Hi! Thanks for the detailed report :+1:

Since the OOM problem also occurs in db-merge, which doesn't do anything sophisticated and only loads the datasets, I suspect the problem must happen when Prodigy loads the examples from the database and keeps them in memory. Here's a very simple standalone script you can try:

from prodigy.components.db import connect

db = connect()
all_examples = []
for dataset_name in ["your_dataset1", "your_dataset2"]:  # etc.
    all_examples.extend(db.get_dataset(dataset_name))

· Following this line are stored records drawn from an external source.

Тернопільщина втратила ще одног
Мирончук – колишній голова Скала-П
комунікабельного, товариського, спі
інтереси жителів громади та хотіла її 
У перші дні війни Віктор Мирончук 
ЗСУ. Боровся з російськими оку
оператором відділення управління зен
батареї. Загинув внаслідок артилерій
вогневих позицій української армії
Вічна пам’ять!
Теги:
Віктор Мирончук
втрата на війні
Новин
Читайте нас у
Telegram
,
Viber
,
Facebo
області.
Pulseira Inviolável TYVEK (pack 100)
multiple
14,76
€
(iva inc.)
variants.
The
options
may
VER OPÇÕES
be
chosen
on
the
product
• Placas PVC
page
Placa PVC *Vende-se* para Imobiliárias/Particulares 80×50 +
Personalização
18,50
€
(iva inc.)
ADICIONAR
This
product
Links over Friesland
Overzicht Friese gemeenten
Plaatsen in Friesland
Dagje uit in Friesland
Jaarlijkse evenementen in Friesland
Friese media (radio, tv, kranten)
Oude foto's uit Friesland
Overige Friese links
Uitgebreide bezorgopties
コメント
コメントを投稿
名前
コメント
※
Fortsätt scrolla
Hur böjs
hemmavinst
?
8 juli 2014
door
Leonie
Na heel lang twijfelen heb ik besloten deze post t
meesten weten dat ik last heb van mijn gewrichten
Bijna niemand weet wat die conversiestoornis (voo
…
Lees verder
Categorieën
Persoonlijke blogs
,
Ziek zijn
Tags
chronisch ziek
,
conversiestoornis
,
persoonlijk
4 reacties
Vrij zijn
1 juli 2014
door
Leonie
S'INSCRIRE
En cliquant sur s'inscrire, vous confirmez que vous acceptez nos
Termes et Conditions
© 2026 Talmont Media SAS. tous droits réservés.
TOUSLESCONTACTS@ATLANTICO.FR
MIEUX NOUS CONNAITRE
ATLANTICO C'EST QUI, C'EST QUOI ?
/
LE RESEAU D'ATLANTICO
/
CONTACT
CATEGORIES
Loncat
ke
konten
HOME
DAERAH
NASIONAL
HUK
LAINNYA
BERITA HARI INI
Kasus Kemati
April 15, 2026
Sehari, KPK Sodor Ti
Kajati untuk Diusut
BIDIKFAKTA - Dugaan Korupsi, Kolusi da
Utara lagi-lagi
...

How large do you think the JSON data in your datasets would be? Even with 6000 text files, it's unlikely going to be gigabytes, right? If it does turn out that your datasets don't fit into memory, that's indeed a bit tricky :thinking:

While the db-merge recipe just loads all datasets into memory and concatenates them, the data-to-spacy and train recipes will group the annotations by hashes and then create one Doc object per example with all available annotations (e.g. entities with different labels etc.). Prodigy then keeps a second copy of the data by hash, and uses that to merge the examples. So one option would be to just run the data-to-spacy conversion in batches and batch up your examples by _input_hash, so there are no examples with the same input hash across different batches. This should give you the same merged result and means you have to keep less data in memory.